America’s World War II veterans are widely known as “The Greatest Generation,” a term coined by former NBC News anchor Tom Brokaw as a book title hailing their indispensable contribution to humanity.
Our veterans of what President Harry Truman called the “police action” in Korea served in what was aptly branded “The Forgotten War.”
Our Vietnam veterans fought in a protracted conflict that bitterly divided our nation.
North Charleston, however, is rightly united in honoring all of America’s veterans. And on Nov. 12, the final day of a long Veterans Day weekend celebration, Mayor Keith Summey told a Park Circle audience that the city plans to send local vets of Korea and Vietnam to the national memorials for those wars in Washington, D.C.
In recent years, North Charleston has sent groups of local World War II veterans to their conflict’s memorial in Washington — and to similar sites in New Orleans and Parris Island.
Yet as Mayor Summey said Monday: “We have to recognize the wars that came after” World War II.
Under the mayor’s plan, the first trip, for about 50 vets, could take place as soon as next summer. The estimated cost is $50,000, with half of it coming from private sources and half from the city.
That would deliver a positive big bang for relatively few taxpayer bucks.

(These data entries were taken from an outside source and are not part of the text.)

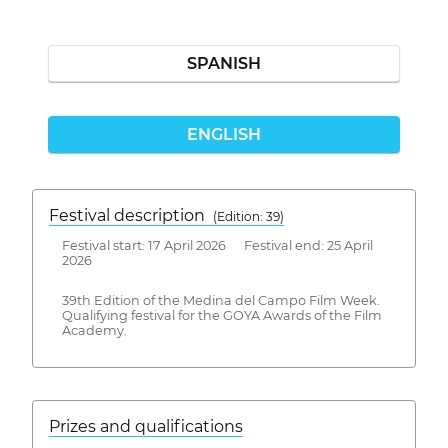
SPANISH
ENGLISH
Festival description
(Edition: 39)
Festival start: 17 April 2026 Festival end: 25 April
2026
39th Edition of the Medina del Campo Film Week.
Qualifying festival for the GOYA Awards of the Film
Academy.
Prizes and qualifications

And while many folks have questioned the wisdom of our military interventions in Iraq and Afghanistan over the last decade, nearly all Americans now share a deep respect for the men and women of our armed forces.

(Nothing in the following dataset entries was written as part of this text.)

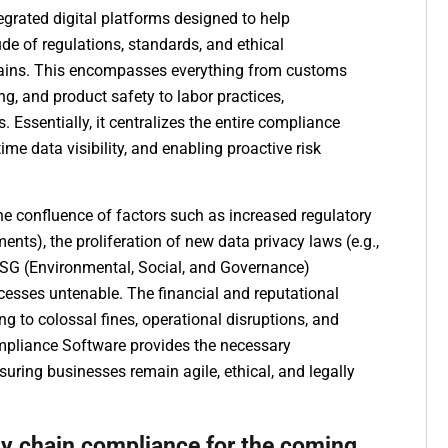
grated digital platforms designed to help
e of regulations, standards, and ethical
chains. This encompasses everything from customs
ing, and product safety to labor practices,
 Essentially, it centralizes the entire compliance
me data visibility, and enabling proactive risk
he confluence of factors such as increased regulatory
ments), the proliferation of new data privacy laws (e.g.,
ESG (Environmental, Social, and Governance)
sses untenable. The financial and reputational
ing to colossal fines, operational disruptions, and
pliance Software provides the necessary
suring businesses remain agile, ethical, and legally
ly chain compliance for the coming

Too bad that wasn’t always the case during our tumultuous experience in — and debate over — Vietnam.
But good for North Charleston in its uplifting tribute to our veterans of the Korean and Vietnam wars.
Like our World War II vets, they answered our country’s call to fight in those faraway realms and made great sacrifices for our country.
Also like that “Greatest Generation,” their ranks are dwindling with each passing year.
And like all of our warriors, past and present, they have earned Americans’ abiding gratitude.